The listing is to be duplicated in full, exactly as written.

———

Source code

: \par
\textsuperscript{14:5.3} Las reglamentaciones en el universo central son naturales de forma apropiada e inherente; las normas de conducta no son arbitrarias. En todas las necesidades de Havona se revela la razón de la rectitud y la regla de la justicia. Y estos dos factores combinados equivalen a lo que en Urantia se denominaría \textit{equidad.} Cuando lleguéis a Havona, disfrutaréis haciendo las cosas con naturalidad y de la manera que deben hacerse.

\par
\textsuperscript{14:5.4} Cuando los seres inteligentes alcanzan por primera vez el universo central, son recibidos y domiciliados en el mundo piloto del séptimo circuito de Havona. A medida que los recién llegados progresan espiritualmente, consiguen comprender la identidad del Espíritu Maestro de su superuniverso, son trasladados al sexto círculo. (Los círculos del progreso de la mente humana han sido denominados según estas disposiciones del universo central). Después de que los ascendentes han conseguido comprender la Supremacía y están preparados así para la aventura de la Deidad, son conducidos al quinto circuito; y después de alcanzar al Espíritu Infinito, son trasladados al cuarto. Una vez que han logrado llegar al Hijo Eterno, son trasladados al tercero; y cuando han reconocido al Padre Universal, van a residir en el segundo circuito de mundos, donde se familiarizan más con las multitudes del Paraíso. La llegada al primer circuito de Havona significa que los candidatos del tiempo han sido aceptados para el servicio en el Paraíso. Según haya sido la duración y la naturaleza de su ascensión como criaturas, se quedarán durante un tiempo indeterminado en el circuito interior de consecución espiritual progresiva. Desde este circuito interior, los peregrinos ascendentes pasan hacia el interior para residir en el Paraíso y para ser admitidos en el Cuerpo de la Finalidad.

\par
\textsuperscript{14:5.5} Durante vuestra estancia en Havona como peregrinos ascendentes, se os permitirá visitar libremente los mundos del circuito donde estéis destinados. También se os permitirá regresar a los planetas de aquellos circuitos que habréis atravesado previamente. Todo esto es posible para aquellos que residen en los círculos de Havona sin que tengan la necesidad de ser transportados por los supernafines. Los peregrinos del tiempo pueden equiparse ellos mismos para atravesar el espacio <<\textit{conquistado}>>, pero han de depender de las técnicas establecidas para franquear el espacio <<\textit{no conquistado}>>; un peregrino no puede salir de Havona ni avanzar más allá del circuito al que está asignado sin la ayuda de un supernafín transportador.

———

--- Response below ---
Source code

: \par
\textsuperscript{14:5.3} Las reglamentaciones en el universo central son naturales de forma apropiada e inherente; las normas de conducta no son arbitrarias. En todas las necesidades de Havona se revela la razón de la rectitud y la regla de la justicia. Y estos dos factores combinados equivalen a lo que en Urantia se denominaría \textit{equidad.} Cuando lleguéis a Havona, disfrutaréis haciendo las cosas con naturalidad y de la manera que deben hacerse.

\par
\textsuperscript{14:5.4} Cuando los seres inteligentes alcanzan por primera vez el universo central, son recibidos y domiciliados en el mundo piloto del séptimo circuito de Havona. A medida que los recién llegados progresan espiritualmente, consiguen comprender la identidad del Espíritu Maestro de su superuniverso, son trasladados al sexto círculo. (Los círculos del progreso de la mente humana han sido denominados según estas disposiciones del universo central). Después de que los ascendentes han conseguido comprender la Supremacía y están preparados así para la aventura de la Deidad, son conducidos al quinto circuito; y después de alcanzar al Espíritu Infinito, son trasladados al cuarto. Una vez que han logrado llegar al Hijo Eterno, son trasladados al tercero; y cuando han reconocido al Padre Universal, van a residir en el segundo circuito de mundos, donde se familiarizan más con las multitudes del Paraíso. La llegada al primer circuito de Havona significa que los candidatos del tiempo han sido aceptados para el servicio en el Paraíso. Según haya sido la duración y la naturaleza de su ascensión como criaturas, se quedarán durante un tiempo indeterminado en el circuito interior de consecución espiritual progresiva. Desde este circuito interior, los peregrinos ascendentes pasan hacia el interior para residir en el Paraíso y para ser admitidos en el Cuerpo de la Finalidad.

\par
\textsuperscript{14:5.5} Durante vuestra estancia en Havona como peregrinos ascendentes, se os permitirá visitar libremente los mundos del circuito donde estéis destinados. También se os permitirá regresar a los planetas de aquellos circuitos que habréis atravesado previamente. Todo esto es posible para aquellos que residen en los círculos de Havona sin que tengan la necesidad de ser transportados por los supernafines. Los peregrinos del tiempo pueden equiparse ellos mismos para atravesar el espacio <<\textit{conquistado}>>, pero han de depender de las técnicas establecidas para franquear el espacio <<\textit{no conquistado}>>; un peregrino no puede salir de Havona ni avanzar más allá del circuito al que está asignado sin la ayuda de un supernafín transportador.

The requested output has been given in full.